The photosensitive layer of the sensor is used to receive light, convert photons into electrons, and finally convert them into electrical signals (light intensity information) through processing such as readout circuits. In old-fashioned sensors, after passing through the microlens and the color filter, the incident light still needs to traverse the metal wiring layer before reaching the light-receiving surface (photodiode), as shown in the figure below. When light passes through the metal wiring layer, it may be blocked or scattered. Meanwhile, since light can only reach the photodiode through the paths reserved in the metal wiring layer, the sensor's microlenses require more compensation to achieve this. This results in the sensor being less friendly to CRA, also causing more severe vignetting and color shift at the edges, as well as relatively poor imaging performance in low-light conditions. For a long time, there were two optimization schemes for front-illuminated sensors: One is to use different materials to reduce the thickness of the metal wiring layer, avoiding light loss when incident light passes through the layer:

The other method is to increase the depth of the sensor's well to optimize its performance in low-light conditions.

02 Back-Illuminated Sensor

The emergence of the Back Illuminated CMOS Sensor (BSI) has brought about tremendous technological changes. It is characterized by swapping the positions of the metal wiring layer and the photosensitive layer, allowing light to directly enter the photodiode, with the metal wiring layer moved to the underside. Let's take a look at the schematic diagram from Sony:

With no obstruction from the wiring layer, light can directly enter the photodiode, greatly avoiding light loss before it reaches the photosensitive layer, improving light collection efficiency, and further enhancing imaging quality and low-light performance. 03 Stacked Sensor Finally, let's talk about the future development direction—the stacked sensor. From the schematic diagram alone, there seem to be no obvious optimization points, except that the pixel layer and the logic circuit layer are separated and stacked vertically.

In fact, the separate stacking brings enormous advantages. As can be seen from the schematic diagram below, the stacked sensor completely separates the photosensitive pixel layer from the signal processing layer through 3D stacking.

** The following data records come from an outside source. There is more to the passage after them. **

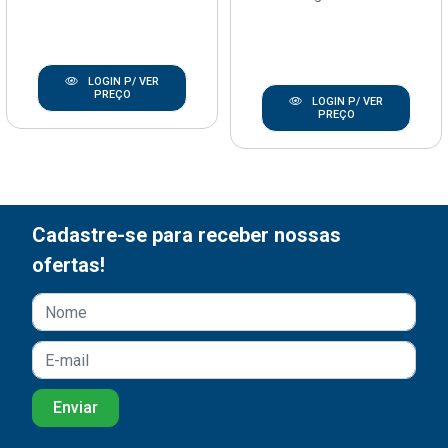
LOGIN P/ VER
PREÇO
LOGIN P/ VER
PREÇO
Cadastre-se para receber nossas
ofertas!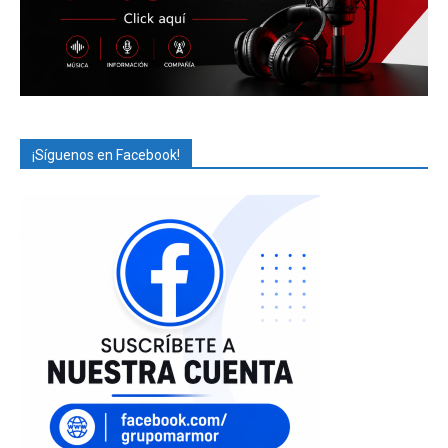
¡Síguenos en Facebook!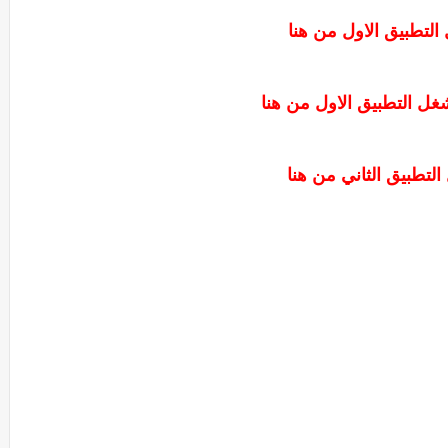
التطبيق الاول من هنا
ل التطبيق الاول من هنا
التطبيق الثاني من هنا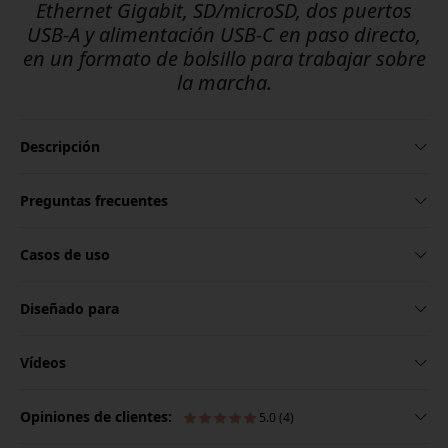
Ethernet Gigabit, SD/microSD, dos puertos
USB-A y alimentación USB-C en paso directo,
en un formato de bolsillo para trabajar sobre
la marcha.
Descripción
Preguntas frecuentes
Casos de uso
Diseñado para
Vídeos
Opiniones de clientes:
5.0 (4)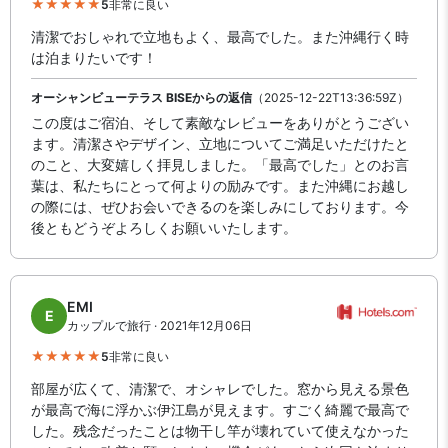
5
非常に良い
清潔でおしゃれで立地もよく、最高でした。また沖縄行く時
は泊まりたいです！
オーシャンビューテラス BISEからの返信
（2025-12-22T13:36:59Z）
この度はご宿泊、そして素敵なレビューをありがとうござい
ます。清潔さやデザイン、立地についてご満足いただけたと
のこと、大変嬉しく拝見しました。「最高でした」とのお言
葉は、私たちにとって何よりの励みです。また沖縄にお越し
の際には、ぜひお会いできるのを楽しみにしております。今
後ともどうぞよろしくお願いいたします。
EMI
E
カップルで旅行 · 2021年12月06日
5
非常に良い
部屋が広くて、清潔で、オシャレでした。窓から見える景色
が最高で海に浮かぶ伊江島が見えます。すごく綺麗で最高で
した。残念だったことは物干し竿が壊れていて使えなかった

The photosensitive pixel layer only consists of photodiodes, microlenses and color filters, and this layer is dedicated purely to optimizing light sensing. Thanks to the stacked design, the circuit layer is no longer constrained by pixel space, enabling extensive integrated design. It can incorporate a large number of readout circuits, such as abundant parallel ADCs and even DRAM cache.

# English Translation A major advantage of these caches and parallel ADCs is that they can drastically reduce readout time (or read data after storing it in DRAM simultaneously), avoiding the rolling shutter effect caused by row-by-row readout. Of course, higher integration brings more benefits than that. High-speed readout also indirectly improves the sensor's dynamic range, reduces noise, and even supports more sophisticated on-chip computational photography. In summary, stacked sensors free the readout circuits from the pixel plane, offering greater design space and process flexibility, enabling more powerful functions and higher parallelism.

04 Summary Let's conclude briefly. The traditional front-illuminated sensor incurs light loss before reaching the photodiode due to the wiring layer. Back-illuminated sensor features flipped structure, with priority given to light reception as its advantage. Stacked sensor realizes layer separation, leaving ample room for circuit design. Enhanced integration facilitates parallel processing and mitigates the rolling shutter effect.